Каждые двадцать лет и столько-то дней будет приходить беда великая, будет падать небо и стонать земля, и из моря будут выходить голодные чудища, но властью своей приказываю: пусть в страшные эти дни найдется среди живущих праведник, человек, возлюбивший и своих и чужих превыше себя. И пусть принесет себя в жертву, или его пусть принесут в жертву змею друзья. И тогда среди поля и среди гор встанут на земле Ворота, и все живое, от человека до малой пташки, в этих Воротах укроется. И так не погибнет земля, будет жить!…

Виталий Беликов. Последняя жертва. Роман; рассказы. Изд-во «Центр». 16 год. 656 с.


Вечером к Андрею пришли одноклассники. Пара мальчиков и пара девочек; одна из девчонок, Юля, очень понравилась Лидке. Тоненькая, стройная, не то чтобы красивая, но с живыми, умными, внимательными глазами; когда она смотрела на Андрея, на серьезное лицо ее ложилась тень улыбки. Влюблена, подумала Лидка.
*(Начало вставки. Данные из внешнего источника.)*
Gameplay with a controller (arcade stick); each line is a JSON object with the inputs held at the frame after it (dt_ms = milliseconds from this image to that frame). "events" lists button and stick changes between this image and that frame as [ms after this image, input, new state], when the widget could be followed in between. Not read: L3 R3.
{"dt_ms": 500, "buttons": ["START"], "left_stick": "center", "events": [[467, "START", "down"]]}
Вторую девочку, Сашу, Лидка сперва приняла за парня. Джинсы и узкая курточка, коротенькая стрижка, низкий голос и ядовитые шуточки; из отрывков Сашиных реплик Лидка заключила, что девочка играет пресыщенную жизнью интеллектуалку.

Парни были давние Андрюшкины приятели, Вадик и Витя, они бывали у Сотовых чуть не каждую неделю, и Лидка здоровалась с ними, как со старыми знакомыми.

В комнате Андрея накрыли небольшой импровизированный стол и включили музыку. Лидка сидела у себя, невольно прислушиваясь к голосам и пытаясь разобрать слова, когда – примерно в восемь вечера – без предупреждения приперся Беликов.

– Тихо, Виталик. Тут твои поклонники, и если тебя обнаружат, нам сегодня уже не поговорить…

Беликов кивнул, обещая быть тихим, как мышь. Крадучись, они прошли на кухню и все так же молча уселись за чай, благо пирожные знаменитый писатель принес с собой.

– Как? – спросил Беликов на двадцать первой минуте молчания.

– Пока никак, – сказала Лидка, глядя в сторону.

– Не отчаивайся, – сказал Беликов.

Лидка усмехнулась:

– Это ты говоришь МНЕ?

Беликов облизнул выпачканный кремом палец:

– Извини…

В Андреевой комнате смеялись девчонки: заливисто Юля и басовито Саша.

– Я пройду этот путь, Виталик. Я прошла уже большую часть его… и ничего, как видишь. Жива.

Беликов вздохнул. Лидка подумала, что он здорово постарел в последнее время. Что седина ему не идет, в отличие от тех благородных старцев, которыми кишмя кишат классические пьесы и современные сериалы.

– Виталик, ты бы покрасил волосы.

– Я же не баба, – задумчиво отозвался Беликов. – Вот побриться налысо – это да, это по-мужски…

Он помолчал, глядя в опустевшую чашку с прилипшими ко дну чаинками.

– Знаешь, Лида… Когда я был маленьким, мне часто хотелось, чтобы весь мир, все, понимаешь, человечество состояло только из меня… Нет, не я один на свете, но все вокруг, все человечество – мои отражения, размножившийся я. Так просто было бы в классе… и учителям бы легче, и мне приятнее. Так легко получались бы общие дела… И все бы меня понимали, а я понимал бы всех. И мир был бы спокойным и счастливым, потому что за себя-то я ручаюсь – я не злой. Никто бы никого не боялся. Никто бы никому не завидовал. И во время апокалипсиса никто бы никого не давил, мы бы договорились… То есть я бы договорился с собой. Понимаешь?